‘Cult mom’ Lori Vallow will face trial separately from her husband Chad Daybell over children’s murders

"Cult Mom" Lori Vallow and her husband, Chad Daybell, will be tried separately for the alleged murders of their children and Mr Daybell's former wife, a judge has ruled.

District Judge Steven Boyce made the ruling on Thursday, which will sever the defendants' cases, according to East Idaho News.

The couple was previously being tried together on multiple counts of first-degree murder and conspiracy to commit murder in the deaths of Ms Vallow's children, 7-year-old Joshua Vallow and 16-year-old Tylee Ryan, as well as the death of Mr Daybell's previous wife, Tammy Daybell.

The decision to separate the cases comes on the heels of new DNA testing, which included all parties allegedly involved with the crime. The test results were returned too close to the 3 April trial date for both the defence attorneys to adequately review. The proximity of the results to the trial date, along with Ms Vallow's refusal to waive her right to a speedy trial, forced Mr Boyce to separate the cases.

Mr Daybell's case will be rescheduled, but Ms Vallow's will continue as planned.

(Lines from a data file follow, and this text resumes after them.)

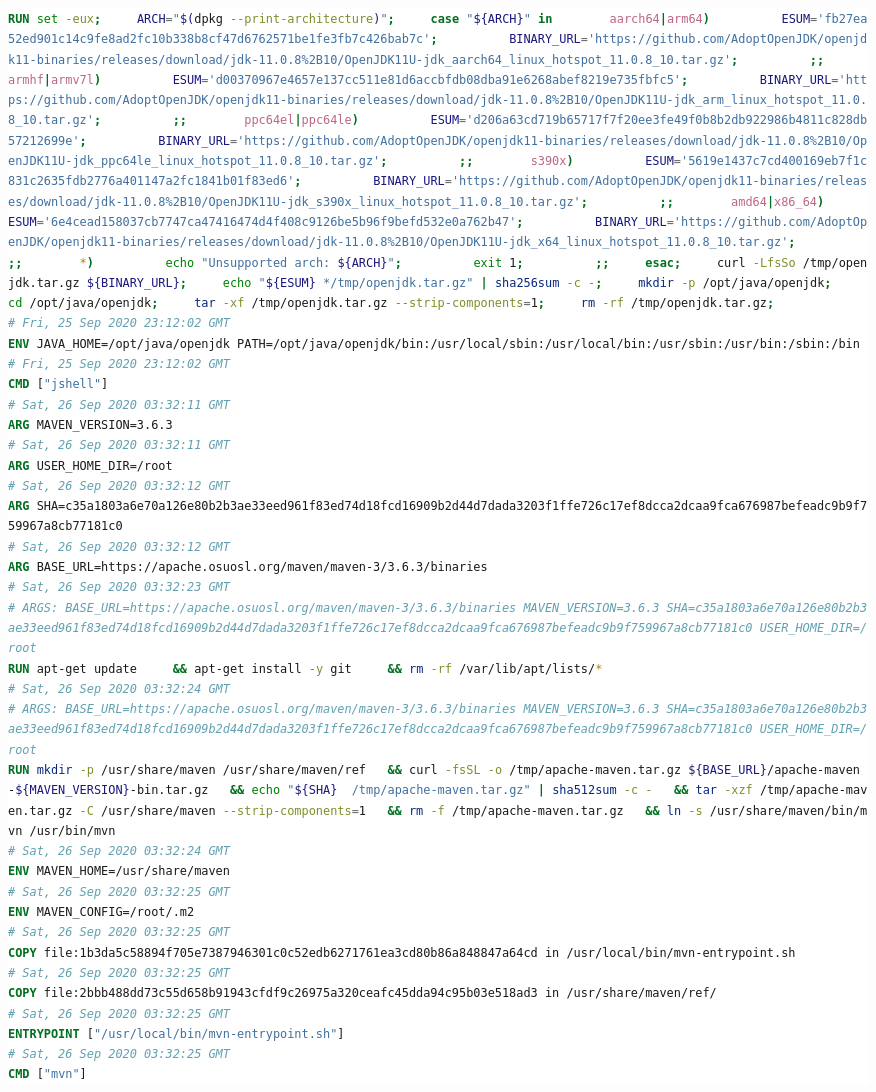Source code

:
 ```dockerfile
RUN set -eux;     ARCH="$(dpkg --print-architecture)";     case "${ARCH}" in        aarch64|arm64)          ESUM='fb27ea52ed901c14c9fe8ad2fc10b338b8cf47d6762571be1fe3fb7c426bab7c';          BINARY_URL='https://github.com/AdoptOpenJDK/openjdk11-binaries/releases/download/jdk-11.0.8%2B10/OpenJDK11U-jdk_aarch64_linux_hotspot_11.0.8_10.tar.gz';          ;;        armhf|armv7l)          ESUM='d00370967e4657e137cc511e81d6accbfdb08dba91e6268abef8219e735fbfc5';          BINARY_URL='https://github.com/AdoptOpenJDK/openjdk11-binaries/releases/download/jdk-11.0.8%2B10/OpenJDK11U-jdk_arm_linux_hotspot_11.0.8_10.tar.gz';          ;;        ppc64el|ppc64le)          ESUM='d206a63cd719b65717f7f20ee3fe49f0b8b2db922986b4811c828db57212699e';          BINARY_URL='https://github.com/AdoptOpenJDK/openjdk11-binaries/releases/download/jdk-11.0.8%2B10/OpenJDK11U-jdk_ppc64le_linux_hotspot_11.0.8_10.tar.gz';          ;;        s390x)          ESUM='5619e1437c7cd400169eb7f1c831c2635fdb2776a401147a2fc1841b01f83ed6';          BINARY_URL='https://github.com/AdoptOpenJDK/openjdk11-binaries/releases/download/jdk-11.0.8%2B10/OpenJDK11U-jdk_s390x_linux_hotspot_11.0.8_10.tar.gz';          ;;        amd64|x86_64)          ESUM='6e4cead158037cb7747ca47416474d4f408c9126be5b96f9befd532e0a762b47';          BINARY_URL='https://github.com/AdoptOpenJDK/openjdk11-binaries/releases/download/jdk-11.0.8%2B10/OpenJDK11U-jdk_x64_linux_hotspot_11.0.8_10.tar.gz';          ;;        *)          echo "Unsupported arch: ${ARCH}";          exit 1;          ;;     esac;     curl -LfsSo /tmp/openjdk.tar.gz ${BINARY_URL};     echo "${ESUM} */tmp/openjdk.tar.gz" | sha256sum -c -;     mkdir -p /opt/java/openjdk;     cd /opt/java/openjdk;     tar -xf /tmp/openjdk.tar.gz --strip-components=1;     rm -rf /tmp/openjdk.tar.gz;
# Fri, 25 Sep 2020 23:12:02 GMT
ENV JAVA_HOME=/opt/java/openjdk PATH=/opt/java/openjdk/bin:/usr/local/sbin:/usr/local/bin:/usr/sbin:/usr/bin:/sbin:/bin
# Fri, 25 Sep 2020 23:12:02 GMT
CMD ["jshell"]
# Sat, 26 Sep 2020 03:32:11 GMT
ARG MAVEN_VERSION=3.6.3
# Sat, 26 Sep 2020 03:32:11 GMT
ARG USER_HOME_DIR=/root
# Sat, 26 Sep 2020 03:32:12 GMT
ARG SHA=c35a1803a6e70a126e80b2b3ae33eed961f83ed74d18fcd16909b2d44d7dada3203f1ffe726c17ef8dcca2dcaa9fca676987befeadc9b9f759967a8cb77181c0
# Sat, 26 Sep 2020 03:32:12 GMT
ARG BASE_URL=https://apache.osuosl.org/maven/maven-3/3.6.3/binaries
# Sat, 26 Sep 2020 03:32:23 GMT
# ARGS: BASE_URL=https://apache.osuosl.org/maven/maven-3/3.6.3/binaries MAVEN_VERSION=3.6.3 SHA=c35a1803a6e70a126e80b2b3ae33eed961f83ed74d18fcd16909b2d44d7dada3203f1ffe726c17ef8dcca2dcaa9fca676987befeadc9b9f759967a8cb77181c0 USER_HOME_DIR=/root
RUN apt-get update     && apt-get install -y git     && rm -rf /var/lib/apt/lists/*
# Sat, 26 Sep 2020 03:32:24 GMT
# ARGS: BASE_URL=https://apache.osuosl.org/maven/maven-3/3.6.3/binaries MAVEN_VERSION=3.6.3 SHA=c35a1803a6e70a126e80b2b3ae33eed961f83ed74d18fcd16909b2d44d7dada3203f1ffe726c17ef8dcca2dcaa9fca676987befeadc9b9f759967a8cb77181c0 USER_HOME_DIR=/root
RUN mkdir -p /usr/share/maven /usr/share/maven/ref   && curl -fsSL -o /tmp/apache-maven.tar.gz ${BASE_URL}/apache-maven-${MAVEN_VERSION}-bin.tar.gz   && echo "${SHA}  /tmp/apache-maven.tar.gz" | sha512sum -c -   && tar -xzf /tmp/apache-maven.tar.gz -C /usr/share/maven --strip-components=1   && rm -f /tmp/apache-maven.tar.gz   && ln -s /usr/share/maven/bin/mvn /usr/bin/mvn
# Sat, 26 Sep 2020 03:32:24 GMT
ENV MAVEN_HOME=/usr/share/maven
# Sat, 26 Sep 2020 03:32:25 GMT
ENV MAVEN_CONFIG=/root/.m2
# Sat, 26 Sep 2020 03:32:25 GMT
COPY file:1b3da5c58894f705e7387946301c0c52edb6271761ea3cd80b86a848847a64cd in /usr/local/bin/mvn-entrypoint.sh 
# Sat, 26 Sep 2020 03:32:25 GMT
COPY file:2bbb488dd73c55d658b91943cfdf9c26975a320ceafc45dda94c95b03e518ad3 in /usr/share/maven/ref/ 
# Sat, 26 Sep 2020 03:32:25 GMT
ENTRYPOINT ["/usr/local/bin/mvn-entrypoint.sh"]
# Sat, 26 Sep 2020 03:32:25 GMT
CMD ["mvn"]
```

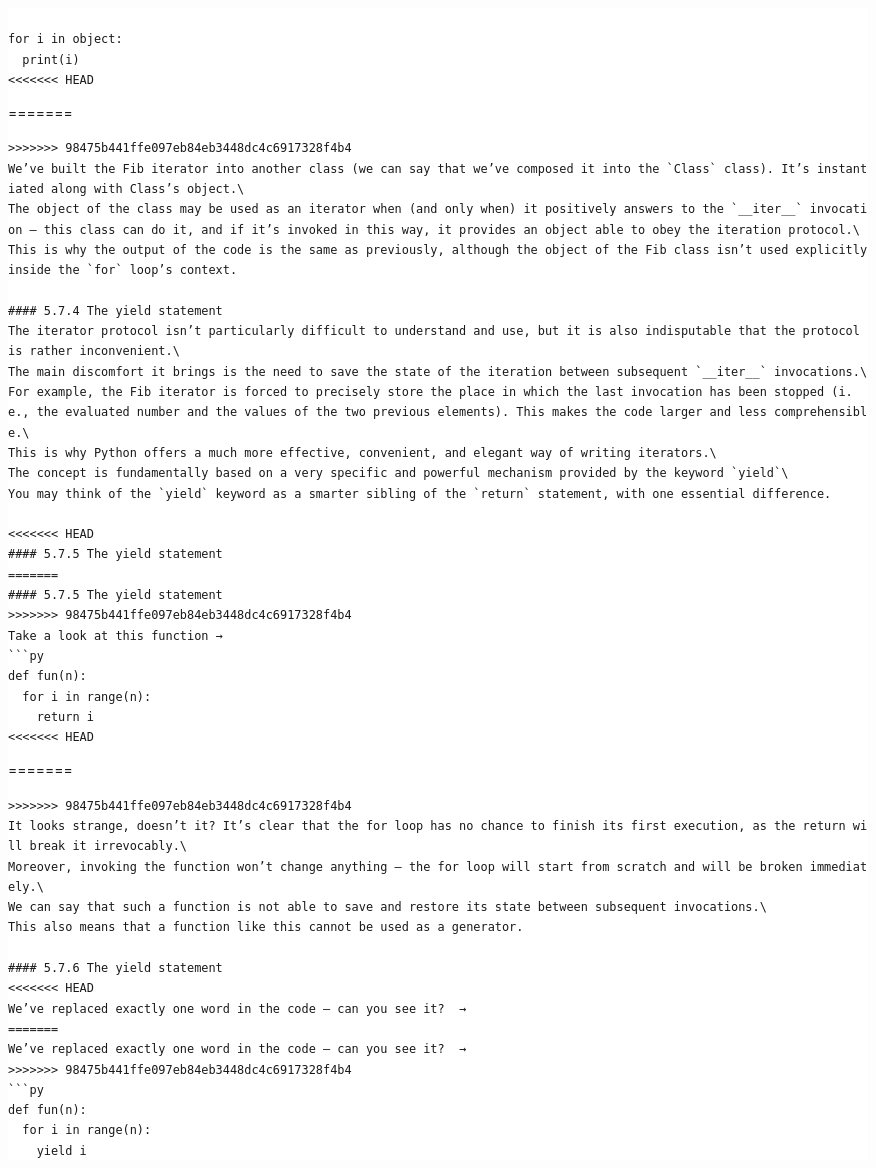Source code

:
 ``` 

for i in object:
  print(i)
<<<<<<< HEAD
```
=======
``` 
>>>>>>> 98475b441ffe097eb84eb3448dc4c6917328f4b4
We’ve built the Fib iterator into another class (we can say that we’ve composed it into the `Class` class). It’s instantiated along with Class’s object.\
The object of the class may be used as an iterator when (and only when) it positively answers to the `__iter__` invocation – this class can do it, and if it’s invoked in this way, it provides an object able to obey the iteration protocol.\
This is why the output of the code is the same as previously, although the object of the Fib class isn’t used explicitly inside the `for` loop’s context.

#### 5.7.4 The yield statement
The iterator protocol isn’t particularly difficult to understand and use, but it is also indisputable that the protocol is rather inconvenient.\
The main discomfort it brings is the need to save the state of the iteration between subsequent `__iter__` invocations.\
For example, the Fib iterator is forced to precisely store the place in which the last invocation has been stopped (i.e., the evaluated number and the values of the two previous elements). This makes the code larger and less comprehensible.\
This is why Python offers a much more effective, convenient, and elegant way of writing iterators.\
The concept is fundamentally based on a very specific and powerful mechanism provided by the keyword `yield`\
You may think of the `yield` keyword as a smarter sibling of the `return` statement, with one essential difference.

<<<<<<< HEAD
#### 5.7.5 The yield statement
=======
#### 5.7.5 The yield statement 
>>>>>>> 98475b441ffe097eb84eb3448dc4c6917328f4b4
Take a look at this function →
```py
def fun(n):
  for i in range(n):
    return i
<<<<<<< HEAD
```
=======
``` 
>>>>>>> 98475b441ffe097eb84eb3448dc4c6917328f4b4
It looks strange, doesn’t it? It’s clear that the for loop has no chance to finish its first execution, as the return will break it irrevocably.\
Moreover, invoking the function won’t change anything – the for loop will start from scratch and will be broken immediately.\
We can say that such a function is not able to save and restore its state between subsequent invocations.\
This also means that a function like this cannot be used as a generator.

#### 5.7.6 The yield statement
<<<<<<< HEAD
We’ve replaced exactly one word in the code – can you see it?  →
=======
We’ve replaced exactly one word in the code – can you see it?  → 
>>>>>>> 98475b441ffe097eb84eb3448dc4c6917328f4b4
```py
def fun(n):
  for i in range(n):
    yield i
```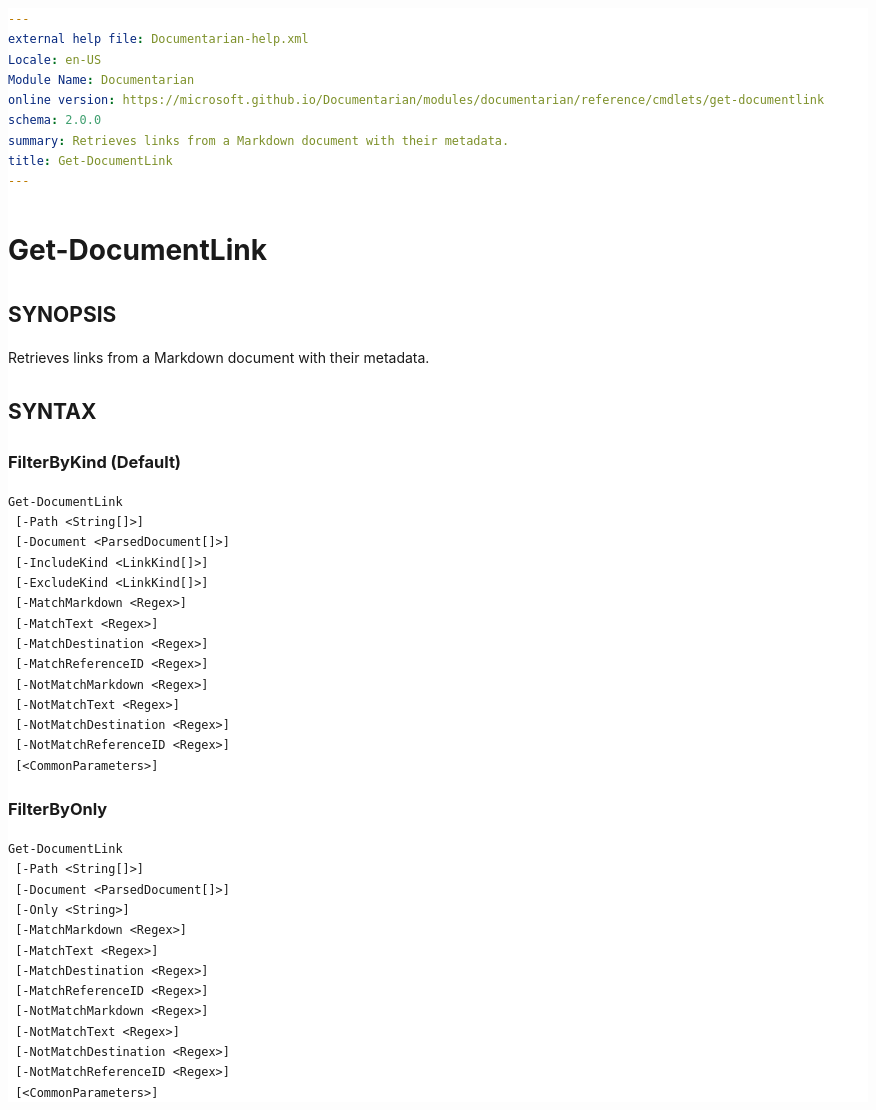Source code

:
 ```yaml
---
external help file: Documentarian-help.xml
Locale: en-US
Module Name: Documentarian
online version: https://microsoft.github.io/Documentarian/modules/documentarian/reference/cmdlets/get-documentlink
schema: 2.0.0
summary: Retrieves links from a Markdown document with their metadata.
title: Get-DocumentLink
---
```


# Get-DocumentLink

## SYNOPSIS
Retrieves links from a Markdown document with their metadata.

## SYNTAX

### FilterByKind (Default)

```pwsh-syntax
Get-DocumentLink
 [-Path <String[]>]
 [-Document <ParsedDocument[]>]
 [-IncludeKind <LinkKind[]>]
 [-ExcludeKind <LinkKind[]>]
 [-MatchMarkdown <Regex>]
 [-MatchText <Regex>]
 [-MatchDestination <Regex>]
 [-MatchReferenceID <Regex>]
 [-NotMatchMarkdown <Regex>]
 [-NotMatchText <Regex>]
 [-NotMatchDestination <Regex>]
 [-NotMatchReferenceID <Regex>]
 [<CommonParameters>]
```

### FilterByOnly

```pwsh-syntax
Get-DocumentLink
 [-Path <String[]>]
 [-Document <ParsedDocument[]>]
 [-Only <String>]
 [-MatchMarkdown <Regex>]
 [-MatchText <Regex>]
 [-MatchDestination <Regex>]
 [-MatchReferenceID <Regex>]
 [-NotMatchMarkdown <Regex>]
 [-NotMatchText <Regex>]
 [-NotMatchDestination <Regex>]
 [-NotMatchReferenceID <Regex>]
 [<CommonParameters>]
```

“I have to balance these rights of these defendants in this case,” Judge Boyce said. “Severance is the only option I see.”

He said that Mr Daybell's trial could be pushed back beyond six months.

“The length of the delay, if I were to continue this, it would be up to Ada County and I don’t believe it could be a short delay,” he said. “It would have to be more than six months additionally.”

Both defendants have pleaded not guilty to all charges.

The new DNA testing resulted from hair being found at the crime scene. John Prior, Mr Daybell's attorney, said the discovery was important new evidence and insisted its inclusion in the case was vital to ensure a fair trial.

“That evidence provides, at least from my perspective, an explanation potentially of where Mr. Daybell and I are going to go in this particular case,” Mr Prior said. “I need to have an opportunity to test that evidence.”

Jim Archibald, Ms Vallow's attorney, agreed with Mr Prior's argument.

“If my client waived her speedy trial, I would also be asking for extra time. But since she has held that right and held it close to her,” he said. “I have to respect that constitutional autonomy that she has.”